:: EXTRAIT DU DOCUMENT ::
++++++++
Jamais on a vu pareilles désinformations se succéder en si peu de temps. Ou alors notre oeil acéré par de multiples expériences passées nous les fait voir comme le nez au milieu de la figure ?

Si vous n'aviez pas encore remarqué que la politique est devenue une gigantesque affaire de communication, je pense que ce qui s'est passé ces dernières semaines devraient achever de vous convaincre. Chaque jour arrive avec son lot de fake news tout à fait officielles si bien que j'en ai sans doute oubliées plein depuis le 17/11, date à laquelle le festival a commencé.

Le symbole parfait

Ce qui a tout déclenché, c'est le choix particulièrement judicieux du gilet jaune comme symbole de ralliement. Par définition, l'objet est ultra visible de loin, tout le monde en a un dans sa voiture, ça ne coûte rien de le poser sur le tableau de bord, ça permet de compter facilement les soutiens et les forces en présence, au quotidien, ce sont les travailleurs pauvres qui le portent sur les chantiers, il est lié à la bagnole comme les toutes premières revendications qui concernaient la hausse du prix de l'essence... Même le New York Times n'a pas hésité à comparer ça aux "sans culottes".

L'autre coup de génie involontaire, c'était de râler sur les taxes et ainsi de se mettre au diapason de quelques éditorialistes qui ne manquent pas une occasion de se plaindre, pour de toutes autres raisons, des charges qui pèsent sur les français, les plus taxés au monde. Ils ont lancé le mouvement mieux que quiconque en lui faisant une publicité incroyable pour se raviser ensuite en voyant la liste des revendications révolutionnaires qui s'allongeait.

Cette double réussite a propulsé le mouvement et il a fallu sortir l'artillerie de communication lourde pour tenter d'endiguer la propagation.
++++++++
:: DONNÉES FOURNIES ::
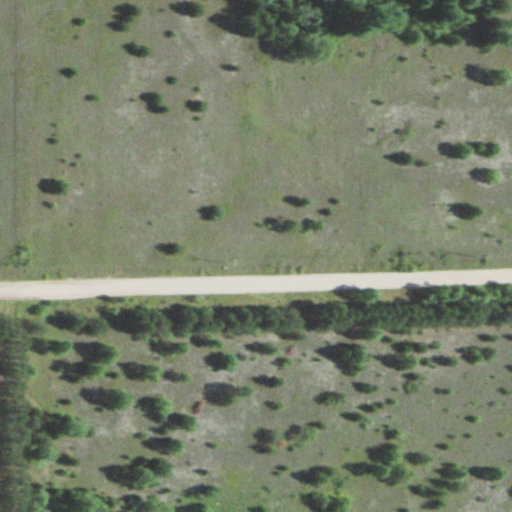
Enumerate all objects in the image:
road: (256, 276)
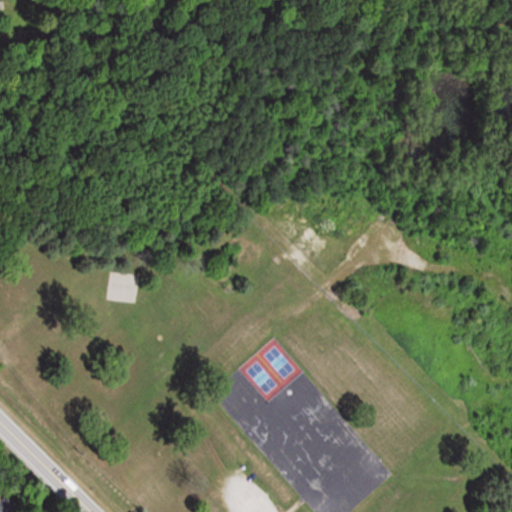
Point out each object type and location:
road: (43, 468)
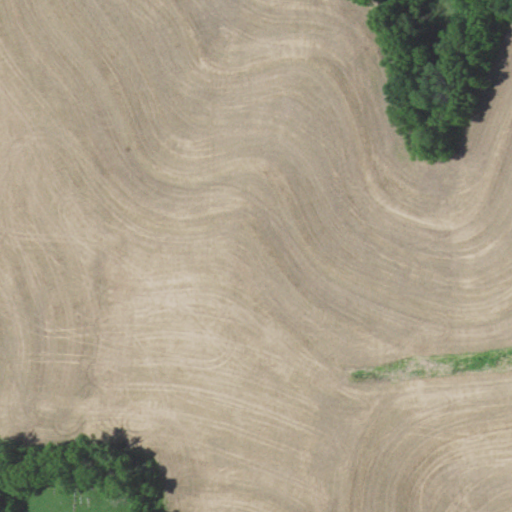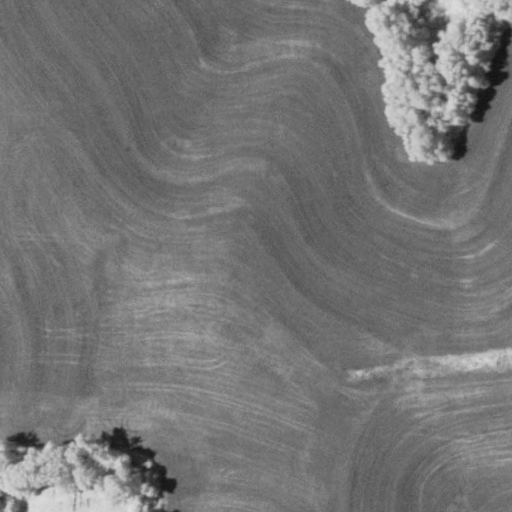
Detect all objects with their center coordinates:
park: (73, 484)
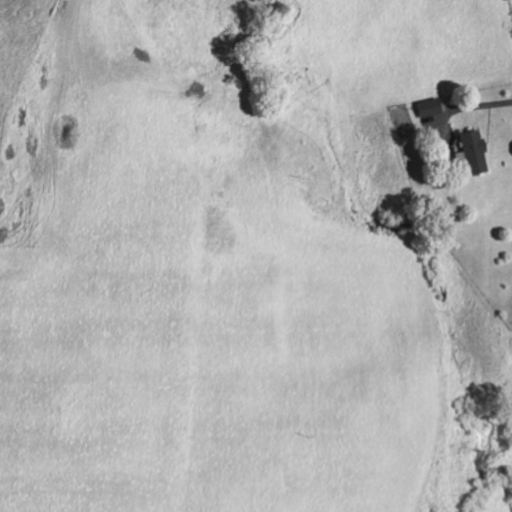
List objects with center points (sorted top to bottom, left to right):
++++++++
:: EXERCICE COURT ::
Recopiez à l'identique, dans le texte sur le mouvement des gilets jaunes, le passage allant de « L'autre coup de » jusqu'à « révolutionnaires qui s'allongeait. ».

:: RÉPONSE COMPLÈTE ::
L'autre coup de génie involontaire, c'était de râler sur les taxes et ainsi de se mettre au diapason de quelques éditorialistes qui ne manquent pas une occasion de se plaindre, pour de toutes autres raisons, des charges qui pèsent sur les français, les plus taxés au monde. Ils ont lancé le mouvement mieux que quiconque en lui faisant une publicité incroyable pour se raviser ensuite en voyant la liste des revendications révolutionnaires qui s'allongeait.